OBJECTIVE:
Print the lines of the data verbatim, beginning with the line that contains "scientific name: Ctenopteris chaseae" and continuing through the line that contains "name author: (Blume) Ebihara & K. Iwats.", including both of those lines and nothing else.

Extracted records
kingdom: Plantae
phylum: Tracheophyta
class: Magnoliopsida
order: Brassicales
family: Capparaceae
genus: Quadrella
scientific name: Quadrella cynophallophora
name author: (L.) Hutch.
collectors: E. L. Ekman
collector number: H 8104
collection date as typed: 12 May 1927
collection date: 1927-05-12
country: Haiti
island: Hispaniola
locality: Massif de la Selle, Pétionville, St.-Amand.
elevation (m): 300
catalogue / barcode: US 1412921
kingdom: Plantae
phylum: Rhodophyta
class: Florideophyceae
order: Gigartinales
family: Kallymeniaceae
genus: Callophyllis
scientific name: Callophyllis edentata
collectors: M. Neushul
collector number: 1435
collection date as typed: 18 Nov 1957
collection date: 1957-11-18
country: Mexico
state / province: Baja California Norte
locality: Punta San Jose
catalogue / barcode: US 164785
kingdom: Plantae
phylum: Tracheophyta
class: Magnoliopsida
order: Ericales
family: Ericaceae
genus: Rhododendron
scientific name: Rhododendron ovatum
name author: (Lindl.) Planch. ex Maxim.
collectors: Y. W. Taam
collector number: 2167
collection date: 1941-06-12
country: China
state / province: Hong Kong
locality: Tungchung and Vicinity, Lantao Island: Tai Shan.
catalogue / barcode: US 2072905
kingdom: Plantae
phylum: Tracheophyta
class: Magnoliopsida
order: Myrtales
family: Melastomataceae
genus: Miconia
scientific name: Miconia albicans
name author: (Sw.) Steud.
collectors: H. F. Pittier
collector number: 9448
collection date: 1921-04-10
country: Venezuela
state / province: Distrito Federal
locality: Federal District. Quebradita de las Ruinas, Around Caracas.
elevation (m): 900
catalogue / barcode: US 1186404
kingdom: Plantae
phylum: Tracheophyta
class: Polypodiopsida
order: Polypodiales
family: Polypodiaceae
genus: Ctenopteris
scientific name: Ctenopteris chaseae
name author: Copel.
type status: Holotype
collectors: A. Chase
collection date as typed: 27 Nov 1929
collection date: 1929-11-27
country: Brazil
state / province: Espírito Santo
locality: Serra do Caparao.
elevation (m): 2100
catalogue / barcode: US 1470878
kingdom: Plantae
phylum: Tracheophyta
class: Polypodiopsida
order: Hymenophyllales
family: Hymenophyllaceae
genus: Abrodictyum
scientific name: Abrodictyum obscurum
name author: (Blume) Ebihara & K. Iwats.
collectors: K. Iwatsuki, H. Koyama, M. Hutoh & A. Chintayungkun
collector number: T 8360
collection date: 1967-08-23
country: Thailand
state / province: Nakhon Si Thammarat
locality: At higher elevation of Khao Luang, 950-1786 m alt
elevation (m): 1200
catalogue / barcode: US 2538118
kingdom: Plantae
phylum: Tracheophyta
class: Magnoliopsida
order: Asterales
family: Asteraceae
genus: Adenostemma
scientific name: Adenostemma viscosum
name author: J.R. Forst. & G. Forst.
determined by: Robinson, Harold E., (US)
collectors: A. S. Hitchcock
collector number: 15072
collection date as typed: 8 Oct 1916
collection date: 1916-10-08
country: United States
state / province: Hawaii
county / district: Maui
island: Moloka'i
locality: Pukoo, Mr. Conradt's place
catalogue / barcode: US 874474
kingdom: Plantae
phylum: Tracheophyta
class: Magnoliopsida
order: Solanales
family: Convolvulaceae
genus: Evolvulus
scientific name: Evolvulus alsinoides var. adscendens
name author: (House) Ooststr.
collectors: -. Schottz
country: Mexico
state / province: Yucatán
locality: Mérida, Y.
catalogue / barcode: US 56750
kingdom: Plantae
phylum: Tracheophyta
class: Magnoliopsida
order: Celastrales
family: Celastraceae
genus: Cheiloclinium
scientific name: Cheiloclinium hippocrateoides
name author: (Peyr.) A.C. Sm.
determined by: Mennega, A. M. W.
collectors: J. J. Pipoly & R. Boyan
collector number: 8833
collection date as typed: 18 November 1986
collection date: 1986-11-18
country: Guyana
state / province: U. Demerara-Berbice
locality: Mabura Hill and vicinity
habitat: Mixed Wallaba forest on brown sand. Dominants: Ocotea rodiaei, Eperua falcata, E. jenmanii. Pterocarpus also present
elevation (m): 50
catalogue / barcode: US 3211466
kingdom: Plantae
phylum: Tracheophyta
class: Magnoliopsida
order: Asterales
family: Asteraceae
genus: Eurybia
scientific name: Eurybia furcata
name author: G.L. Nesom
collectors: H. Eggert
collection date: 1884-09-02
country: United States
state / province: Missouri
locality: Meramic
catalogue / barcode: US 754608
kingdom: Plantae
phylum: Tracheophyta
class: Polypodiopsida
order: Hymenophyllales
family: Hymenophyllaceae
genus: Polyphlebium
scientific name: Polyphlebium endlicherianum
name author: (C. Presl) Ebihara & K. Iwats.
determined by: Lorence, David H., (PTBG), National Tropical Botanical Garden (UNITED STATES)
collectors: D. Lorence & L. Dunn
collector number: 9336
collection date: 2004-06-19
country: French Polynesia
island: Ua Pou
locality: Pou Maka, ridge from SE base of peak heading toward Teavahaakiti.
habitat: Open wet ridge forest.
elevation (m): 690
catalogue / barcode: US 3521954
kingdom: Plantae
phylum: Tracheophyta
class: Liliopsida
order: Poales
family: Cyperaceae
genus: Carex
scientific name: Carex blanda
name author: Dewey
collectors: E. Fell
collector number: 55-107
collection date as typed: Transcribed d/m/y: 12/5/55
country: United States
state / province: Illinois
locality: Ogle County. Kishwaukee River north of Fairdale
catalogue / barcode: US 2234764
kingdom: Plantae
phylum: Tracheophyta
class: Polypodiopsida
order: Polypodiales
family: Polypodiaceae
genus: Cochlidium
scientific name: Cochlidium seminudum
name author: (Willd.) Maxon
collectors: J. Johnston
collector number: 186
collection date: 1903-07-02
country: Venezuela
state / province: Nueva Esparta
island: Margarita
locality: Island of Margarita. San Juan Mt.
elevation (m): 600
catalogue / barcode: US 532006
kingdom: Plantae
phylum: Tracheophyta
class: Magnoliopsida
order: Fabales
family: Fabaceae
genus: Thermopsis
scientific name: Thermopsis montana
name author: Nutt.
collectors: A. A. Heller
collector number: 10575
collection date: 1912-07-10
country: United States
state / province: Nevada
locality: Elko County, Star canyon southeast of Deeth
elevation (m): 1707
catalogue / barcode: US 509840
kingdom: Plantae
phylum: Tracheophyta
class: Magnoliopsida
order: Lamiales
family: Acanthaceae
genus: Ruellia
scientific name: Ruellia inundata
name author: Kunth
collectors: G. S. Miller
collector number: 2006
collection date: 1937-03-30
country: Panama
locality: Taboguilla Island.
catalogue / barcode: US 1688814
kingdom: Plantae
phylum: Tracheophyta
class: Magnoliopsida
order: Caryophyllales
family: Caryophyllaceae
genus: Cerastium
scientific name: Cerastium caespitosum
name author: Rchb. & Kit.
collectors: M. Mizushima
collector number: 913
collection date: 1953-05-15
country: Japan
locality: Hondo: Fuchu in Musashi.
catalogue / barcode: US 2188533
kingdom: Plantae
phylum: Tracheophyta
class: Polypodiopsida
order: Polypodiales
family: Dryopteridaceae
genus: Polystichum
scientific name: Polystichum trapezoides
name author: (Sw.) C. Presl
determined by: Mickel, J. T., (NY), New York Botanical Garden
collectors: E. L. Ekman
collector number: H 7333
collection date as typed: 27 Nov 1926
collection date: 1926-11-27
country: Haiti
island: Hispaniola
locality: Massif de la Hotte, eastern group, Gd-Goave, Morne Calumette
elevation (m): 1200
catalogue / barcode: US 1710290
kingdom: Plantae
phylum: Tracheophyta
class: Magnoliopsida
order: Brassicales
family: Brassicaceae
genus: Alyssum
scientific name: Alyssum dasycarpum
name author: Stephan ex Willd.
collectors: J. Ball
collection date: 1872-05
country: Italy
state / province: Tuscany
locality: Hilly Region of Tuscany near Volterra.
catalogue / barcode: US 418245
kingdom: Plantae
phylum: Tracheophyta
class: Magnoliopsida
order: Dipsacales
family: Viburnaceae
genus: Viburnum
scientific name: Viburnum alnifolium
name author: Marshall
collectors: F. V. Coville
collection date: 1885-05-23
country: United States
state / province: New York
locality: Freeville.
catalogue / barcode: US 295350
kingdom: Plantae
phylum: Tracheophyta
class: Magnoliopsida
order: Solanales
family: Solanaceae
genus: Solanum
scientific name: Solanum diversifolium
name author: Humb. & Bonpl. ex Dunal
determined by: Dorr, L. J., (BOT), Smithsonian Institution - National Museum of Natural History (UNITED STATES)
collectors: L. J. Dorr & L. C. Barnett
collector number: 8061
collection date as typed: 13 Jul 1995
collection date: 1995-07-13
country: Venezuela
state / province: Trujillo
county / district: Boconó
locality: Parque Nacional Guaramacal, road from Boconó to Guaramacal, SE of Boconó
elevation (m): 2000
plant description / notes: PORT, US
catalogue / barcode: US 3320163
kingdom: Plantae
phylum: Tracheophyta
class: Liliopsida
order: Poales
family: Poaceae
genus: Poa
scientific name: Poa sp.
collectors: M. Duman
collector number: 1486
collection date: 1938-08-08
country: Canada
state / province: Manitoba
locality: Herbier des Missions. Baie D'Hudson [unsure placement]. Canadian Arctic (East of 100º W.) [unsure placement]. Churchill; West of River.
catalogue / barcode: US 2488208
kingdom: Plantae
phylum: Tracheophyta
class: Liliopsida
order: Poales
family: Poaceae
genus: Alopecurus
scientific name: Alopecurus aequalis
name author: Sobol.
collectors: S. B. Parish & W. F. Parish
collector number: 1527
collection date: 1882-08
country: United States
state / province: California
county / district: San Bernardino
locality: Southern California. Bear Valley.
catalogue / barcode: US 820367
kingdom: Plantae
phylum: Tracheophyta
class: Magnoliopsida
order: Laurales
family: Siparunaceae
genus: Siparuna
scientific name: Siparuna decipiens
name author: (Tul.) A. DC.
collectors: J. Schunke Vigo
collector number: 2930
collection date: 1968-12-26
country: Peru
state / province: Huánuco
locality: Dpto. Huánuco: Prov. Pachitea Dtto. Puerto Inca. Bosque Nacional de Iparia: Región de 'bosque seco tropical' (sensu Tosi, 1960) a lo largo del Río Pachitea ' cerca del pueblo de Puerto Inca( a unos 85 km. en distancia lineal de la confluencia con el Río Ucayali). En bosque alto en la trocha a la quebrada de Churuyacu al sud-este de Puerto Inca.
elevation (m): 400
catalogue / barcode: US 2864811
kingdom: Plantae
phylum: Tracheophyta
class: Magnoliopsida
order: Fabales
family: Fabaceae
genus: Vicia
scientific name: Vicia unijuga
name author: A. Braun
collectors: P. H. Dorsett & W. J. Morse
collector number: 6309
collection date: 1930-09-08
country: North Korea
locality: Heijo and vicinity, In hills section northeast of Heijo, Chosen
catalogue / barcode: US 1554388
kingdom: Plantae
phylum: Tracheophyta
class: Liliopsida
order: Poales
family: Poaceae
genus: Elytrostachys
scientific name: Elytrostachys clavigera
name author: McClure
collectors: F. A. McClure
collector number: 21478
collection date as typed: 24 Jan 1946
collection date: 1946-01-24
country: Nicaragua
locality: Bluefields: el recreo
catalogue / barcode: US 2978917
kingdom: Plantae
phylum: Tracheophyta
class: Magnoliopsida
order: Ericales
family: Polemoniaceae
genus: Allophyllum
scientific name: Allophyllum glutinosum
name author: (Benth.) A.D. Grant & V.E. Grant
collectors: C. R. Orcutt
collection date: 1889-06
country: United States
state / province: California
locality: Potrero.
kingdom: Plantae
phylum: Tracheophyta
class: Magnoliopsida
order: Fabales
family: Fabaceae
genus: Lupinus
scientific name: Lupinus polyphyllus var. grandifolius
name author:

RESPONSE BELOW:
scientific name: Ctenopteris chaseae
name author: Copel.
type status: Holotype
collectors: A. Chase
collection date as typed: 27 Nov 1929
collection date: 1929-11-27
country: Brazil
state / province: Espírito Santo
locality: Serra do Caparao.
elevation (m): 2100
catalogue / barcode: US 1470878
kingdom: Plantae
phylum: Tracheophyta
class: Polypodiopsida
order: Hymenophyllales
family: Hymenophyllaceae
genus: Abrodictyum
scientific name: Abrodictyum obscurum
name author: (Blume) Ebihara & K. Iwats.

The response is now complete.